Under the rule of the High Priests of Amen many changes were introduced into the contents of the papyri, and the arrangement cf the texts and vignettes of the PER-T EM HRU was altered. The great confraternity of Amen-Ra, the "King of the Gods," felt it to be necessary to emphasize the supremacy of their god, even in the Kingdom of Osiris, and they added many prayers, litanies and hymns to the Sun-god to every selection of the texts from the PER-T EM HRU that was copied on a roll of papyrus for funerary purposes. The greater number of the rolls of this period are short and contain only a few Chapters, e.g., the Papyrus of the Royal Mother Netchemet (Brit. Mus. No. 10541) and the Papyrus of Queen Netchemet (Brit. Mus. No. 10478). In some the text is very defective and carelessly written, but the coloured vignettes are remarkable for their size and beauty; of this class of roll the finest example is the Papyrus of Anhai (Brit. Mus. No. 10472). The most interesting of all the rolls that were written during the rule of the Priest-Kings over Upper Egypt is the Papyrus of Princess Nesitanebtashru (Brit. Mus. No. 10554), now commonly known as the "Greenfield Papyrus." It is the longest and widest funerary papyrus [4] known, for it measures 123 feet by 1 foot 6 1/2 inches, and it contains more Chapters, Hymns, Litanies, Adorations and Homages to the gods than any other roll. The 87 Chapters from the PER-T EM HRU which it contains prove the princess's devotion to the cult of Osiris, and the Hymns to Amen-Ra show that she was able to regard this god and Osiris not as rivals but as two aspects of the same god. She believed that the "hidden" creative power which was materialized in Amen was only another form of the power of procreation, renewed birth and resurrection which was typified by Osiris. The oldest copies of the PER-T EM HRU which we have on papyrus contain a few extracts from other ancient funerary works, such as the "Book of Opening the Mouth," the "Liturgy of Funerary Offerings," and the "Book of the Two Ways." But under the rule of the Priest-Kings the scribes incorporated with the Chapters of the PER-T EM HRU extracts from the "Book of Ami-Tuat" and the "Book of Gates," and several of the vignettes and texts that are found on the walls of the royal tombs of Thebes.

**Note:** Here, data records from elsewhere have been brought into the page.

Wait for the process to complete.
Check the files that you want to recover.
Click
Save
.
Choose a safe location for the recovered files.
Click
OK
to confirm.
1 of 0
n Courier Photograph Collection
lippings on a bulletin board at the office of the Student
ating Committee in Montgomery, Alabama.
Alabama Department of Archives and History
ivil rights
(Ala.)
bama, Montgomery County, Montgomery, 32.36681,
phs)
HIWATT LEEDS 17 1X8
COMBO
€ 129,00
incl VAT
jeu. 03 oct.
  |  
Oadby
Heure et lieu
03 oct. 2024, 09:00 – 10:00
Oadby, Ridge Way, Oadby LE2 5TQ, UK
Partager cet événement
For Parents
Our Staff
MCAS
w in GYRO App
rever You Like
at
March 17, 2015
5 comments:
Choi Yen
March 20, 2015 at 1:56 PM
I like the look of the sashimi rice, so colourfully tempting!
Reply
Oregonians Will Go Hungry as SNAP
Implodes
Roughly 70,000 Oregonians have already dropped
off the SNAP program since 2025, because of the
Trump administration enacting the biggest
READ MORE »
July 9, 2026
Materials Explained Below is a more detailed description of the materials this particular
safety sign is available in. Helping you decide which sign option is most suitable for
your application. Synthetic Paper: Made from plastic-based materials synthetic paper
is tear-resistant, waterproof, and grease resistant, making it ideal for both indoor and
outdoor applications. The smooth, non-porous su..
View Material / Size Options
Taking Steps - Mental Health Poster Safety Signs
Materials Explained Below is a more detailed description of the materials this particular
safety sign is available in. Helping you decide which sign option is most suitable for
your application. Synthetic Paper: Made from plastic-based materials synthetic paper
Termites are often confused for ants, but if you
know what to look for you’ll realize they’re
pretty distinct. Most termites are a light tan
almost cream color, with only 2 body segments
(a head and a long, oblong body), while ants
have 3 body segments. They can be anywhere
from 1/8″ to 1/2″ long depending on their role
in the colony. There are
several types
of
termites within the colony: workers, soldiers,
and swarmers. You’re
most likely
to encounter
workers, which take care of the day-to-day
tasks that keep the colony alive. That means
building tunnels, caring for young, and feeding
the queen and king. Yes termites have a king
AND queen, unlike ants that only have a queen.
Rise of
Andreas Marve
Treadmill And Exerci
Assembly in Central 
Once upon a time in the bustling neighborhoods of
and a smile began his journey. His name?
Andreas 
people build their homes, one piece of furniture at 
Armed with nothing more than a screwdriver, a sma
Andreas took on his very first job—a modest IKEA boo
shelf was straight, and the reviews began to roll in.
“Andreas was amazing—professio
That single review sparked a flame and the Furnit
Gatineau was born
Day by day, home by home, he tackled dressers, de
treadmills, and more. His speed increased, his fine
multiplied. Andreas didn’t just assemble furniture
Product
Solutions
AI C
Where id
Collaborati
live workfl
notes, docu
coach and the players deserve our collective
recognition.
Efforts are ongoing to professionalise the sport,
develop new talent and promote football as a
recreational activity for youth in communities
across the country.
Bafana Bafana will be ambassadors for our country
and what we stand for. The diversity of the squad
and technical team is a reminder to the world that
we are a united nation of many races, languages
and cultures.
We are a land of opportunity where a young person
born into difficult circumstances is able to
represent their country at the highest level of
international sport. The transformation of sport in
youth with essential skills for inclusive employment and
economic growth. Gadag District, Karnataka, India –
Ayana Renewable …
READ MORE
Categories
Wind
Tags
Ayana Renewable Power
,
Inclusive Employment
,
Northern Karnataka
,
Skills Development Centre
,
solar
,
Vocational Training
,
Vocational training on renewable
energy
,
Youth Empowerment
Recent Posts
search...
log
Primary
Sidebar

One of the most remarkable texts written at this period is found in the Papyrus of Nesi-Khensu, which is now in the Egyptian Museum in Cairo. This is really the copy of a contract which is declared to have been made between Nesi-Khensu and Amen-Ra, "the holy god, the lord of all the gods." As a reward for the great piety of the queen, and her devotion to the interests of Amen-Ra upon earth, the god undertakes to make her a goddess in his kingdom, to provide her with an estate there in perpetuity and a never-failing supply of offerings, and happiness of heart, soul and body, and the [daily] recital upon earth of the "Seventy Songs of Ra" for the benefit of her soul in the Khert-Neter, or Under World. The contract was drawn up in a series of paragraphs in legal phraseology by the priests of Amen, who believed they had the power of making their god do as they pleased when they pleased.